The ideas emerged slowly from our initial questions of what modified organic food really meant for our times. Then we started to think about dividing the territory with: what if we wanted to sell food products and is possible and cheap? We were slowly seeing how food corporations were controlling production and sales with industrial strategies of cheap and fast distribution. And that healthy produce seemed expensive to maintain and to practice. At this point we tried to get interviews, and get real perspectives on the aspects of the business side of food production, but was a hard task. So we emerged to look into our instincts for trying to create/imagine a future they practices the same thing industrial food production corporations are doing today.

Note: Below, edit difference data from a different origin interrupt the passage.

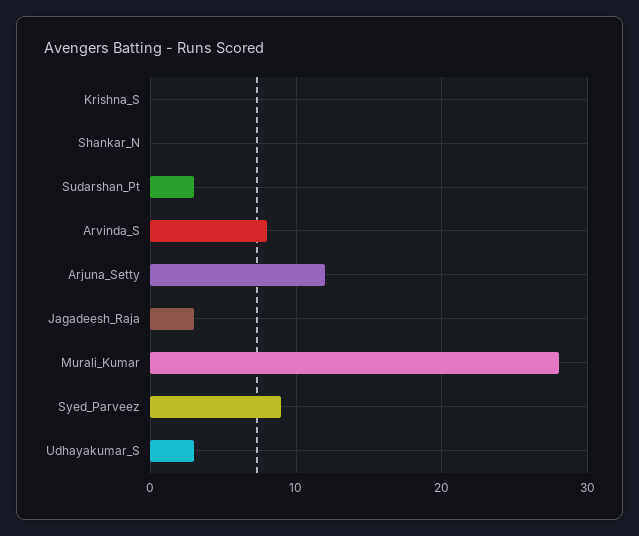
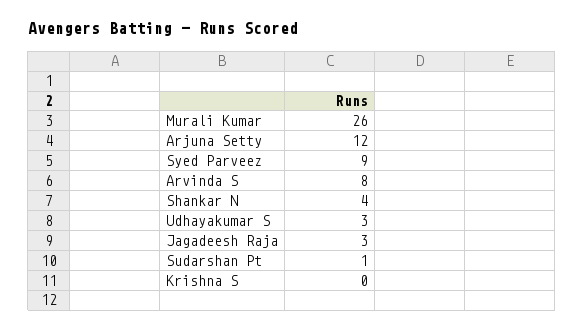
Shankar_N: 0 -> 4
Sudarshan_Pt: 3 -> 1
Murali_Kumar: 28 -> 26

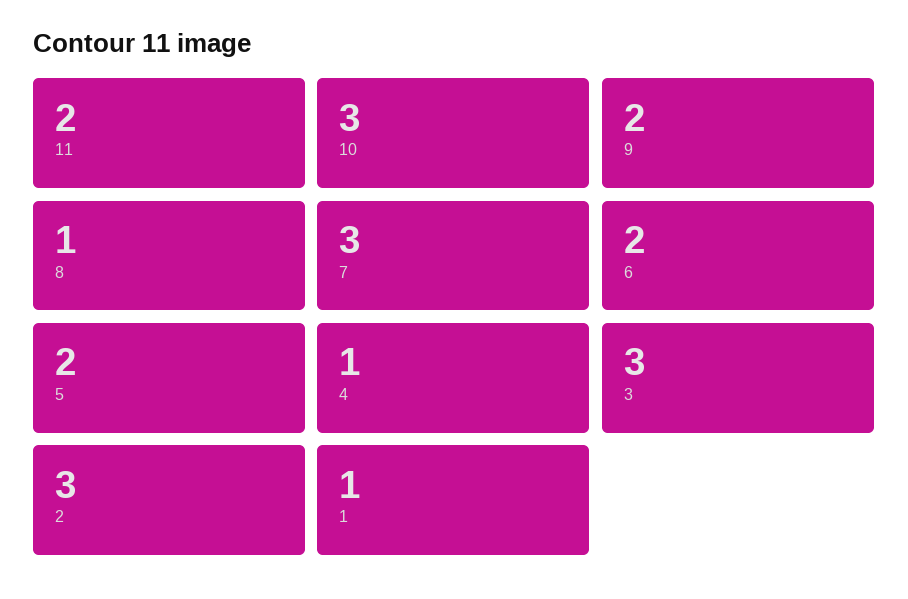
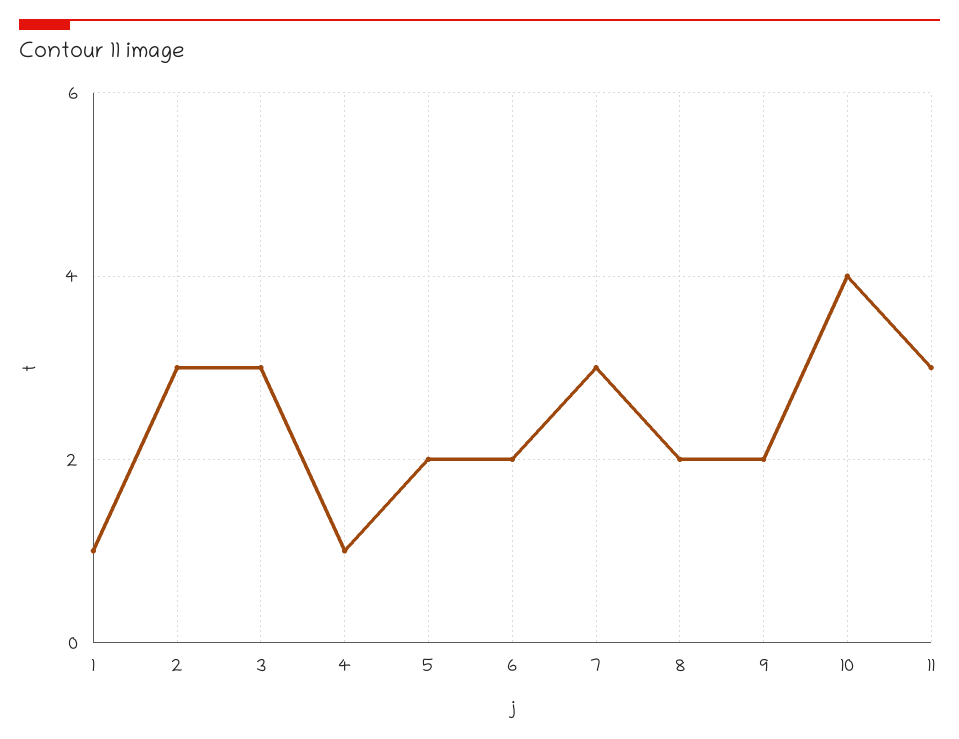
11: 2 -> 3
10: 3 -> 4
8: 1 -> 2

Thinking of food in terms of marketing products and digital rights emerged from our talks. We even thought of knife sets that people needed to buy in order to cut certain meat molecular structures, or even contaminating the cells when used in illegal ways. Here we were originally thinking more of catalogs of meat printer products and its utility license packs like a digitalocean server monthly payment. However, the feedback we got from our peers pointed us to a direction where patents seem legal and felt more real for people to understand and critically think about foods not being ours to keep.
Simple graphs, non-directional discussions, interviews without results, ludicrous ideas, and feedback all added to the emergence of Carnisseur™. And the patents helped look at holes and made the far-fetched ideas seem legal/practicable in a near future in an area where we are slowly losing our grasps on.